----- Text shown -----

The defense lost off-ball linebacker Devin Lloyd, but it has a leader stepping in his place with cornerback Clark Phillips III, who has legitimate Thorpe Award potential. Phillips took a massive step forward midway through his 2021 campaign. Over his last six games, the 2020 No. 51 overall recruit was the highest-graded outside corner in the country.


USC is one of the biggest boom-or-bust teams of the 2022 college football season. With a new staff and several major additions and losses from the transfer portal, this team is going to be completely different from this past year. Finding continuity will be key, but the biggest deciding factor in USC's Year 1 fate of the Lincoln Riley era is the performance of quarterback Caleb Williams. He is one of the most talented quarterbacks in the country, but the 2021 five-star recruit displayed a raw skill set during his true freshman campaign at Oklahoma.

Williams’ elite tools helped him to a 91.3 PFF grade in 2021, which broke Trevor Lawrence’s record for the highest single-season mark by a true freshman quarterback in the PFF College era. There were times when Williams made things a little bit more difficult than they needed to be, as he was always looking for the home run downfield. Due to that, Williams was often volatile, putting up four sub-70.0 passing grades since taking over for Spencer Rattler against Texas. Learning when to check down will be an area of emphasis in 2022. His 3.51-second average time to throw and 29.2% rate of quarterback-fault pressures were both among the three highest marks in the Power Five. 

Williams is still capable of producing at an elite level despite the lack of polish, but it could come with volatility. If he comes back improved, USC can be a true top-10 team.


Oklahoma is in a similar boat as USC. With a new staff and a lot of roster turnover, the Sooners have a wide range of possibilities for 2022. Quarterback Dillon Gabriel and his connection with his wide receiver room are going to be big pieces to the puzzle in determining how competitive this team can be in 2021.

-----

Tasks to carry out »
- a) Answer these questions using the college football text.
(i) Which cornerback is said to have legitimate Thorpe Award potential?
(ii) What PFF grade did Caleb Williams earn in 2021?
(iii) Which quarterback is named as a big piece for Oklahoma?
- b) Print the part of the college football text from "The defense lost" up to and including "in the country.".
The records are separate material, unrelated to the college football text.

----- Data for analysis -----

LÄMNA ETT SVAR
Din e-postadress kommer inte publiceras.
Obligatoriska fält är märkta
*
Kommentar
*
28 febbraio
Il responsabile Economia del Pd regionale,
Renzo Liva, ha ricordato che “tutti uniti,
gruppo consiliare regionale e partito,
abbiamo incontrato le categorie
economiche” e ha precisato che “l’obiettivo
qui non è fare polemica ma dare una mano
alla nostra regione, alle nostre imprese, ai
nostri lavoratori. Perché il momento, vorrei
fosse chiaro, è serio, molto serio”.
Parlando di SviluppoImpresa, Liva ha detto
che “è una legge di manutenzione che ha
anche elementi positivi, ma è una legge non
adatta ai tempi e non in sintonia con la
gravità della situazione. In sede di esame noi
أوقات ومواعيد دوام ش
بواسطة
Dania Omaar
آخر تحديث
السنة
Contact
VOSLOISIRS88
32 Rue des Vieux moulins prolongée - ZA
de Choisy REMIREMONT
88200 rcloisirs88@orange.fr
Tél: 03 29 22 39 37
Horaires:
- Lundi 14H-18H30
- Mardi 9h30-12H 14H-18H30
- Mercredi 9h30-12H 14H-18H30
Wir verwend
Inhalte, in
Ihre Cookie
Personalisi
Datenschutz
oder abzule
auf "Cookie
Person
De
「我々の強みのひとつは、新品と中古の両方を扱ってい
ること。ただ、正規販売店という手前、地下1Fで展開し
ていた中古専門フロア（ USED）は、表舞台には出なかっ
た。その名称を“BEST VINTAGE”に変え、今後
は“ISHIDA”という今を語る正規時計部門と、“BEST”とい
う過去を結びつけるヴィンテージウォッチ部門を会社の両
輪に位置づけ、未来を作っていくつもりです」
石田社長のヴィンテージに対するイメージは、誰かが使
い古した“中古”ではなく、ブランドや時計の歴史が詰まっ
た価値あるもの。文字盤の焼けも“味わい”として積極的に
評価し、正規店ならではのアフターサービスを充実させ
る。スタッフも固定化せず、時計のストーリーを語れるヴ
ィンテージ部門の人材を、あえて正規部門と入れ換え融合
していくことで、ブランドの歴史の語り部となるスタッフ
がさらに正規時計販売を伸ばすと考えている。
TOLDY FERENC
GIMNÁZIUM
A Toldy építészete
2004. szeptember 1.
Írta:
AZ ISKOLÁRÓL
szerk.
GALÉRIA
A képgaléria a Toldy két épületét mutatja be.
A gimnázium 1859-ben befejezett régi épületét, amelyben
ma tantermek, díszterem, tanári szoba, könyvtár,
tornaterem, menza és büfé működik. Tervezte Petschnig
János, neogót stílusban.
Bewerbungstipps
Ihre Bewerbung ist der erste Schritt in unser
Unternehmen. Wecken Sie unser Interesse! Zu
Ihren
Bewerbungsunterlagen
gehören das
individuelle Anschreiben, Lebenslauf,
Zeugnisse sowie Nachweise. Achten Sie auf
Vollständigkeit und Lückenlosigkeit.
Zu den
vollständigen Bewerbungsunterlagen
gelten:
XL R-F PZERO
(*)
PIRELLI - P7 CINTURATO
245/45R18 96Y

-----

Outputs by task »
- a)
(i) Clark Phillips III
(ii) 91.3
(iii) Dillon Gabriel

- b)
The defense lost off-ball linebacker Devin Lloyd, but it has a leader stepping in his place with cornerback Clark Phillips III, who has legitimate Thorpe Award potential. Phillips took a massive step forward midway through his 2021 campaign. Over his last six games, the 2020 No. 51 overall recruit was the highest-graded outside corner in the country.